Outputting an entire file isn't really what you'd expect to use tail for,
you'd expect to use cat for that.  That you can do that is rather a side
effect of the positioning option to tail.  I think having an option to
continue listing a file after you get to the end is a more reasonable option
to have than all the current options besides -unbuffering the output.  After
all you could always do "cat | sed <someline> | awk <someprogram>" to
implement those.  Then again why use cat?  rm cat.  alias cat tail +0

>  I've *used* systems where
> programs routinely had dozens of completely unrelated options just because
                                             ^^^^^^^^^ I'd hardly say this.

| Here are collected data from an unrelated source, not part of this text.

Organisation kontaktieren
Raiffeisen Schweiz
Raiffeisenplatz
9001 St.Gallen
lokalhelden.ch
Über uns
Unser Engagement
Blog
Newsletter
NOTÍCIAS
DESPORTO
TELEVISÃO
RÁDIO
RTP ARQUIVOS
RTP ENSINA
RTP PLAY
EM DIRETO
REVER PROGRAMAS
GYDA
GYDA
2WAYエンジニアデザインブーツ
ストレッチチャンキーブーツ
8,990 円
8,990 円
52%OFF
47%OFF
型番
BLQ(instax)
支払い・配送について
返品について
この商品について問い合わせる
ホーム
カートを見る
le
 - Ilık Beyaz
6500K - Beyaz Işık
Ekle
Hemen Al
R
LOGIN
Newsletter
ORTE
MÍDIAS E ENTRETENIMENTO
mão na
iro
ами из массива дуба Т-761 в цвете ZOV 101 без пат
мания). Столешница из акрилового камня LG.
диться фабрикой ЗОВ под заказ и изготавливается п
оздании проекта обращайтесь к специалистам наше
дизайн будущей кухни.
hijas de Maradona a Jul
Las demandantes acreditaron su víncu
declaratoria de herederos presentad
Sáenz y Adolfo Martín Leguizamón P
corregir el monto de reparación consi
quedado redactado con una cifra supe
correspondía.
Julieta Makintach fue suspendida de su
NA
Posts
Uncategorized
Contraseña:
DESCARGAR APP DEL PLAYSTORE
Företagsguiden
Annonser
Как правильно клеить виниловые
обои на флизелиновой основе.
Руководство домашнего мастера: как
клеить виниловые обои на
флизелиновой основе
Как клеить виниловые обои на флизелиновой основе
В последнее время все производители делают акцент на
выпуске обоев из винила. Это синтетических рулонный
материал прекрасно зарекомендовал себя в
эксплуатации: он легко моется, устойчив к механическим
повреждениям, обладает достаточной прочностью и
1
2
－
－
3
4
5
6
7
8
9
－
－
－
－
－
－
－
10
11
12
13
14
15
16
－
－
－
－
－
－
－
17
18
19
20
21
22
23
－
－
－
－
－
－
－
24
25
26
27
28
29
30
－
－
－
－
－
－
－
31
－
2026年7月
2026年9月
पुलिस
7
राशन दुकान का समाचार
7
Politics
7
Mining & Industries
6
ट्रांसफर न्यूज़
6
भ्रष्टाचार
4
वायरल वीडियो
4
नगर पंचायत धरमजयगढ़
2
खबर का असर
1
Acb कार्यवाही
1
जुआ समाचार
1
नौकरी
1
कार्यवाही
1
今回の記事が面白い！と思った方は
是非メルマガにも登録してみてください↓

> Anyway, if you're going to display files on a terminal, you want to use "less"
> not "cat" ("oh, but we could add pagination to cat, and it could even fire up
> X windows so you could have a scrollbar, too!").  "less" has a follow-EOF
> mode as well as everything else you could possibly want for viewing files on
> a terminal screen -- and nothing else.
        ah so less has a follow-EOF mode.  I would have probably never thought
to look for this feature in a paginator: meant to split it's input into
pages.  If I want it to keep going I might not want it to stop.

	Anyway, tail +0f work fine.  Some patches for cat I have work fine.
I just had to respond to keep this wonderfully interesting thread going.